HOLLYWOOD -- A wintry sun slants through the old trees of Sotterley Plantation, falls in splintered rays on Agnes Kane Callum's strong, wide face, and casts her shadow against the weathered walls of the last remaining cas from around 1830. When southern Maryland's tobacco culture was at its height in the 18th century, at least 52 slaves worked Sotterley. Perhaps a dozen cabins were squeezed onto a thin strip of otherwise unuseable land between this St. Mary's County plantation's "rolling road" and a ditch-like ravine.
Now, just this one cabin remains -- a cold, gray remnant of a past that evokes anger and shame, pride and dignity.
Agnes Callum's great-grandfather, Hilliary Kane, lived in the slave quarters from 1848 until Maryland's 1864 Unionist Constitution abolished slavery. Married twice, he and his wives raised 18 children in this sort of post-and-plank cabin, chinked against the wind by a mix of mud and hog bristles.
One of his sons, Henry, born a slave at Sotterley, was Mrs.
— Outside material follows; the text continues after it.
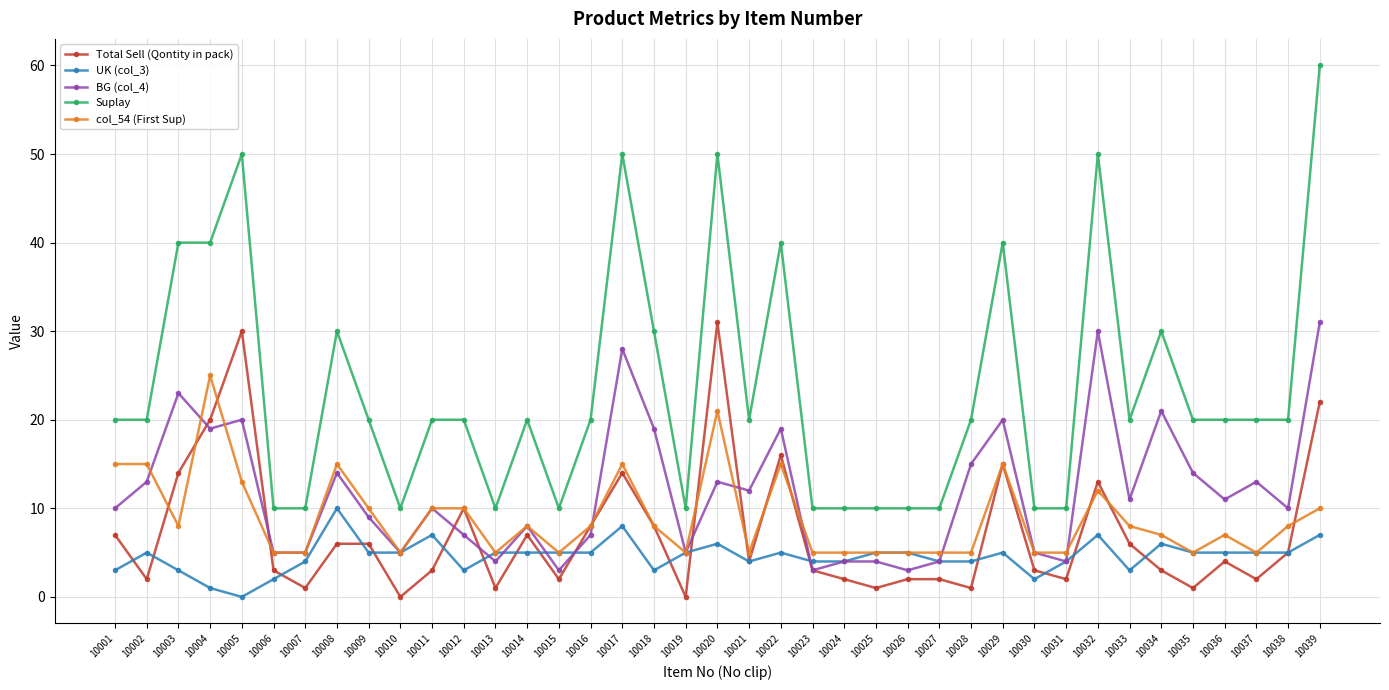

What is the difference between the second highest and minimum values in the col_54 (First Sup) series?

16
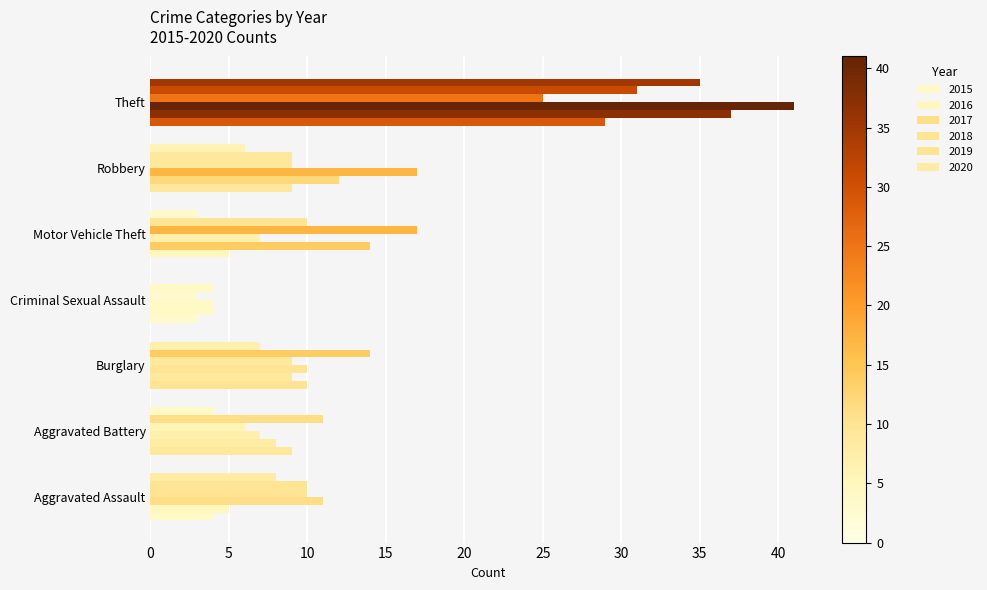

What is the average value of the 2015 series?

10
Callum's grandfather.
At 70, she is a very active trustee of the Sotterley Mansion Foundation, which administers the plantation where her forebears were slaves. She's hard at work trying to preserve Sotterley as a public institution.
Sotterley, long the only southern Maryland plantation open to the public, is closed for the winter and unlikely to reopen before the middle of the year because of a severe financial crunch. Money is needed for extensive structural repairs of Sotterley's mansion and for operating expenses.
Carolyn Laray, the foundation's executive director, says the organization needs about $2 million to help Sotterley survive as a public place.
"I hope Sotterley does not close," Mrs. Callum says. "I think this comes as close to a complete plantation as ever you will find in the state of Maryland."
"Complete" because of the slave quarters and perhaps unique: Folks in St. Mary's County have called Sotterley America's oldest working plantation. It's been in continuous operation since Squire James Bowles, the son of a London tobacco merchant, established the plantation in 1710. Slaves no doubt helped rise Bowles' original two-room house that survives as the manor's entrance hall and library. Plantation land inherited by relatives of Mabel Satterlee Ingalls, the owner who set up the Sotterley foundation, is still cultivated.
"Sotterley was a self-sufficient plantation," Mrs. Callum says. "And the blacks who worked there, the slaves, were skilled laborers, some of them. They did everything.
"My great-grandfather was a master plasterer, and they hired him out to do work as far away as Charlotte Hall," she says. "And the blacks have not been given credit for what they did at Sotterley."
A sturdy, cheerful woman with an edge of sardonic realism, Mrs. Callum is a tenacious and determined chronicler of her family's genealogy and African-American history in gen-eral. In nearly a quarter-century of searching records from St. Mary's courthouse Ghana, West Africa, she's become a kind of authoritative folk historian.
Mrs. Callum, who earned a bachelor's degree from Morgan State University at 48 and a master's degree in social sciences two years later, has published a genealogy of her Kane and Butler ancestors. Her mother descended from the free blacks of the Butler family. Mrs. Callum founded and edits a black genealogical journal called Flower of the Forest after a tract of St. Mary's County land that Butler family members have owned for nearly 125 years.
She's chronicled -- name-by-name -- 5,700 African-American marriages from 1800 to 1900 in St. Mary's County. She's recorded the history of African-Americans who fought in the Civil War in her book "Colored Volunteers of Maryland -- Civil War -- 7th Regiment U. S. Colored Troops, 1863-1866."
"I dare say I am the first one who has ever done serious work on the blacks of St. Mary's County," she says. "And they played a significant role in the growth of the county. Much of the wealth has come off of the backs of the black people. So we have to leave something."
The president of the Sotterley Foundation board is St. Mary's County Judge John Hanson Briscoe, former speaker of the House of Delegates and scion of a family settled in Maryland since the Ark and Dove landed at St. Clement's Island. His great-grandfather, Dr. Walter Hanson Stone Briscoe, owned Sotterley when Agnes Callum's kinfolk were slaves there.
Mr. Briscoe recalls that when he came on the board two years ago, Mrs. Callum told him she had some documents she thought might interest him. They were the records of the sale of her great-grandfather on the steps of the Leonardtown Courthouse.
"I have never run across anything quite like this," says Richard Moe, president of the National Trust for Historic Preservation, which is trying to help Sotterley survive. "Here you have the descendants of a slave and a slave holder, both trying to save this property."